Some cryptocurrency enthusiasts hope that China’s clampdown on established exchanges will push Chinese cryptotraders onto so-called decentralised finance or DeFi platforms – blockchain-based organisations that can provide several services and are not nominally controlled by any single party or company. Indeed, Colin Wu, a China-based journalist covering crypto, has revealed that Chinese cryptocurrency users have been actively “discussing how to learn defi”.
Piotr Szlachciak, founder of L2BEAT, a research platform dedicated to the Ethereum blockchain, is categorical. “China banning crypto is a non-story for us,” he says. “True DeFi that is decentralized not only in name cannot comply and so will stand strong no matter what China, or any other country says or does.”
But not all DeFi projects are that decentralised, nor are the people loosely associated with them willing to risk winding up on China’s bad books. After all, when the US Securities and Exchange Commission started investigating decentralised exchange Uniswap earlier this month, it outright disregarded the “decentralised” label and proceeded to knock on the doors of the software developers behind the project. It would not be surprising if Beijing went down the same route of going after whoever is known to have worked on a given DeFi project at some point. As China-focused researcher and columnist Shuyao Kong put it, many DeFi projects have adopted a “better safe than sorry” attitude following the ban, with several protocols and DeFi products kicking out Chinese users, and shutting their channels on WeChat, China’s texting service of choice.

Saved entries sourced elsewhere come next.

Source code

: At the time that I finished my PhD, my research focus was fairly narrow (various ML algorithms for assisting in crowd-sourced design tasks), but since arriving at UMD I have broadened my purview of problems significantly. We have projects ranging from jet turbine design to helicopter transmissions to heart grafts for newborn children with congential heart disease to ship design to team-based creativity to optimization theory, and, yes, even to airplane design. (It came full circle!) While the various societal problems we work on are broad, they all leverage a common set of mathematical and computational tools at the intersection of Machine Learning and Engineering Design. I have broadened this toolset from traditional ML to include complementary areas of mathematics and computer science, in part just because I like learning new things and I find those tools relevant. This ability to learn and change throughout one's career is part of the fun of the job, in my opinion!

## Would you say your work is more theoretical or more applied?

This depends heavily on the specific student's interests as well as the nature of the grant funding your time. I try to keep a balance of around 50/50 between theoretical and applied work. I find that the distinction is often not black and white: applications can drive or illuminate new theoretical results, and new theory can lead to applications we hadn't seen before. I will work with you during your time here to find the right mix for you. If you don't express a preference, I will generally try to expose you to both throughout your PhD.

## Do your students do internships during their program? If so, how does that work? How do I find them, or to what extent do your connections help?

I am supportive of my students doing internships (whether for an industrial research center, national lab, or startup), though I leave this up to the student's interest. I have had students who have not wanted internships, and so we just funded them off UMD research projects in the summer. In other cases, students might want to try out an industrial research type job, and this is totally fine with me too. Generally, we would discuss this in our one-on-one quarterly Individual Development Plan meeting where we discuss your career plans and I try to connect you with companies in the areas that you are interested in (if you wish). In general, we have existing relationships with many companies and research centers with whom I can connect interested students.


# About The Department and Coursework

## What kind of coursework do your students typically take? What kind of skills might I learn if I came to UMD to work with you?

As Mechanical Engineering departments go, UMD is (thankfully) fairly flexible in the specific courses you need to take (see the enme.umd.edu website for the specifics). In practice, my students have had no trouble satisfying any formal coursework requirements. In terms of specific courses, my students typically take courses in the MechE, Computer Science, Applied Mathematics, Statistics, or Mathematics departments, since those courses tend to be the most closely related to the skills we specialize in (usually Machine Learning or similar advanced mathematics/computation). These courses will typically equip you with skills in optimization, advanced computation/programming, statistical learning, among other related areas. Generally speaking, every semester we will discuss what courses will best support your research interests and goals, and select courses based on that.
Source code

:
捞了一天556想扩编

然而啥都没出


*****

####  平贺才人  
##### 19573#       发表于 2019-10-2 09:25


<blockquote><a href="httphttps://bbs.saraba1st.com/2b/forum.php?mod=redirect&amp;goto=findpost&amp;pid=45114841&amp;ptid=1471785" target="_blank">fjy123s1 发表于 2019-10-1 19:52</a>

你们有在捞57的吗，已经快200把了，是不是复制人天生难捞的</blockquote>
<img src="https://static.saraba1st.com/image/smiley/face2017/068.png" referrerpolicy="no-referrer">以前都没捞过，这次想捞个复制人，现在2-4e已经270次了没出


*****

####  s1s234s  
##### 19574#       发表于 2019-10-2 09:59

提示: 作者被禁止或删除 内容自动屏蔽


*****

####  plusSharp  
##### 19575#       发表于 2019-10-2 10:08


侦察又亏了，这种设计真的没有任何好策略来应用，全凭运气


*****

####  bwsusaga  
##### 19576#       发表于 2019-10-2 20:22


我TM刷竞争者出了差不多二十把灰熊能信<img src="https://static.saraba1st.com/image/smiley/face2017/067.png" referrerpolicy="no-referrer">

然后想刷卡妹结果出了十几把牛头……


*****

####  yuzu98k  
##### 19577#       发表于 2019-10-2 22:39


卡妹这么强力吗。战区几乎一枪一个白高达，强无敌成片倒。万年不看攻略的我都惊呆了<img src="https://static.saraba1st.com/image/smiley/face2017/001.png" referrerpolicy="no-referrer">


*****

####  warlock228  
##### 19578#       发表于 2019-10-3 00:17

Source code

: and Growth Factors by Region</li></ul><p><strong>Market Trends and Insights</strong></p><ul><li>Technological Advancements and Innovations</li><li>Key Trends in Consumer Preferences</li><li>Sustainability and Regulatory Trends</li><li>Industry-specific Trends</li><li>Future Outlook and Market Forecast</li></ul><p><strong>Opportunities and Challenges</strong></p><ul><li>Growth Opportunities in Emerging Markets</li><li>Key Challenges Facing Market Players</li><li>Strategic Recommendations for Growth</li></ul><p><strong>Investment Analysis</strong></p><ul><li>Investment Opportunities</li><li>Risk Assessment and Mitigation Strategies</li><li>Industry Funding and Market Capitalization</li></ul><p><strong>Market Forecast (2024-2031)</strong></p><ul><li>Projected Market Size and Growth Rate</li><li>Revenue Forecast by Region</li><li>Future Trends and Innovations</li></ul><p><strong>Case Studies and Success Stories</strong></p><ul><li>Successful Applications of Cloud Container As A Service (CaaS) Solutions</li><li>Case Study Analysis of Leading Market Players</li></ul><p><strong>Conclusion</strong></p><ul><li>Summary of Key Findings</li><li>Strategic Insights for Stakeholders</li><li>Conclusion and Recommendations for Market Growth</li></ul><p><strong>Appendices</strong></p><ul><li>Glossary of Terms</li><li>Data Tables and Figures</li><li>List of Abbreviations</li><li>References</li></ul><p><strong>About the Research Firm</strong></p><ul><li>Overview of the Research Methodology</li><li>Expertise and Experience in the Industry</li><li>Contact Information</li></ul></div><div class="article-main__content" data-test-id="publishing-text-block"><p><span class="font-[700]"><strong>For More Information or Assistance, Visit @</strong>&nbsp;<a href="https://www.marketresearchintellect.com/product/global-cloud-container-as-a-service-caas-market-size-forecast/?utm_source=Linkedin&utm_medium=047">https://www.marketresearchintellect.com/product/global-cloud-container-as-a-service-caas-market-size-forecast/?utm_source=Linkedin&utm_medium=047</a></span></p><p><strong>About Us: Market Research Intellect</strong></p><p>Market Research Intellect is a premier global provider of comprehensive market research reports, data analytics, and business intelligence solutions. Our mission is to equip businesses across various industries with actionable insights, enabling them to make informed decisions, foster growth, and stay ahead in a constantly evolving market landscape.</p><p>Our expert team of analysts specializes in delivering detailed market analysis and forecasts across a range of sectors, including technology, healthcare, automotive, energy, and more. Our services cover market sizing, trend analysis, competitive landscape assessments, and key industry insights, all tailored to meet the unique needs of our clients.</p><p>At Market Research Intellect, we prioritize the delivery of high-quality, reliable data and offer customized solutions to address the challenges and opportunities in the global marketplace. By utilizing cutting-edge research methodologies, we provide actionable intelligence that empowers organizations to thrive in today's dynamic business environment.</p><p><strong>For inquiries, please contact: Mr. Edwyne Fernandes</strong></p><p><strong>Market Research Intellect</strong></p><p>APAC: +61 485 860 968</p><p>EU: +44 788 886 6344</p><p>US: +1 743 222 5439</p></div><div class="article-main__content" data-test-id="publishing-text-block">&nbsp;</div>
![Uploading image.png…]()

What is clear is that China’s cryptocurrency sector is over for now. Traders are throwing in the towel or moving underground. Miners have decamped to other countries – from Kazakhstan to Canada and the US – or are offloading their mining rigs on the market at bargain basement rates. “Chinese are selling their machines. The prices for machines such as the S19j Pro are getting much lower by the day,” says Didar Bekbauov, founder of Kazakhstani cryptocurrency mining services company Xive.
The paradoxical thing is that while China has successfully banished crypto, it also remains extremely bullish on blockchain, the digital ledger technology underpinning most cryptocurrencies. “[China’s President Xi Jinping] expressed a desire for China to be a leader in IoT, in AI, in blockchain.” Padilla says. “The plan is to capitalise on the benefits of blockchain without crypto.”